Johnson, A(rtemas) N(ixon)
Johnson, A(rtemas) N(ixon)
Johnson, A(rtemas) N(ixon), American organist, music educator, and composer; b. Middlebury, Vt., June 22, 1817; d. New Milford, Conn., Jan. 1, 1892. He studied with George Webb and Lowell Mason in Boston and later received instruction in theory from Schnyder von Wartensee in Frankfurt am Main (1842-43). He was active as a teacher in Boston for the Musical Education Soc. (1837-39), in the public schools (1839-c. 1855), and at the Academy of Music (1840-49). He was also organist and later director of music at the Park Street Church (1840-58), and likewise engaged in editorial and publishing affairs. He adopted his own “Johnson’s System” (as opposed to Mason’s “Pestalozzian” system) for vocal instruction in 1849, declaring that the student should learn his art by doing.

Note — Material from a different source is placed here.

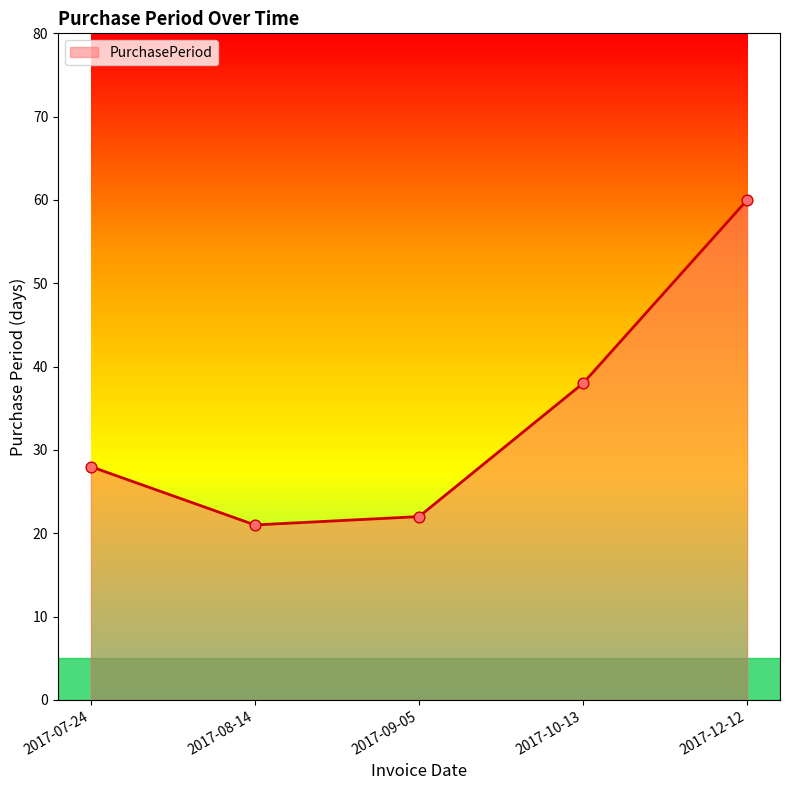

Which has a higher value, 2017-09-05 or 2017-08-14?

2017-09-05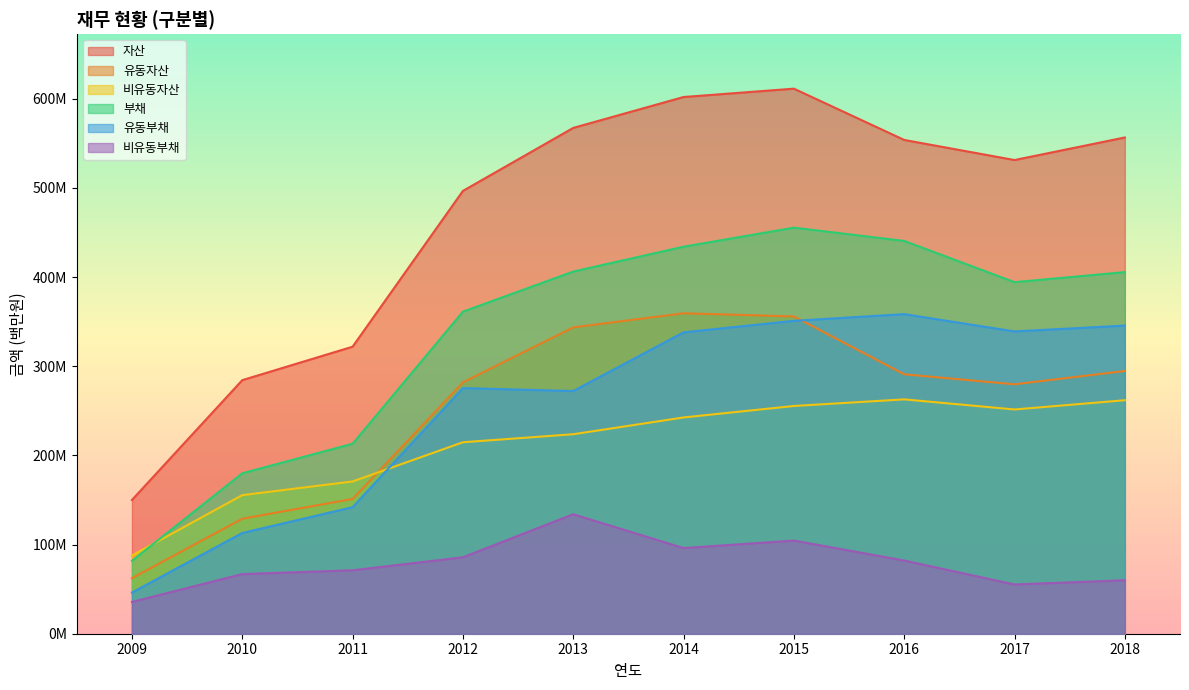

What is the greatest value displayed?

611246572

He later produced the first formal choral method as the Chorus Choir Instruction Book (1877). At the close of the Civil War, he organized various music schools and conservatories from N.Y. to Ind. He wrote 2 cantatas, 67 anthems and similar pieces, 279 hymn tunes, and 26 Sabbath school and gospel songs. He publ. 11 vols, of sacred music, 10 collections of choral music, 3 books of keyboard pieces, and 6 theory books.